Like many Uighur atriums, the thing above us was not so much a roof as it was wooden poles covered in grape vines. With only half an inch of rain each year, a fully covered roof was not needed. The lush green leaves of the grape vine provided shade to keep the atrium cool while still letting in enough natural light to see.

The girl with the black and yellow hijab returned from the side room. She had no raisins, but she signaled that we should wait for a few minutes. Then, she returned to her work at the sewing machine. I realized she probably did not speak Chinese. The sewing machine hummed on and off as the girl pushed material beneath the needle. I wondered how much of what I had said she was able to understand.

We waited a few more minutes, but no one came out to sell us raisins.

“Umm… I guess we’ll just head out. Thank you very much though.” I said, unsure of what to say.

The girl stood up and grabbed a pair of vine clippers, moving slowly past us, again not saying anything. She took a small ladder and snipped off a bunch of grapes larger than my balding head, handing them to us.

“Oh, thank you.” I said, pulling out my wallet. “How much should I pay you?”

She waved away my wallet. This was a gift, she signaled.

“Oh, wow. Thank you a lot.” We had done nothing to deserve this gift. As a part of Muslim and Central Asian culture, guests are treated with a hospitality rarely seen in China or America.

We led ourselves to the wooden gate and out of the atrium where our bikes were parked.

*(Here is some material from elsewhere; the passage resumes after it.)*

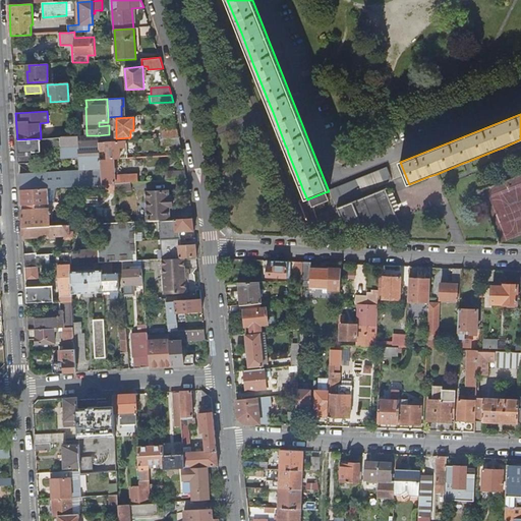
[(162,131),(162,139),(179,138),(178,130),(162,131)]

The girl in the black and yellow hijab closed the door behind us.

2 Comments

  1. Quite astonishing! Again, thx for sharing and posting!
    To what purpose are the grapes grown? Probably not to make wine, since it’s a Muslim country. For export? How do farmers get grapes to market?
    I’ll toast you guys with a cold beer!

    Tom

    • It is my understanding that they are largely used for making raisins, but I did have some Turpan Wine and it was very good. Islam here has long been a little less strict, but many of the Uighurs are getting stricter, as a sort of response to the ethnic tension.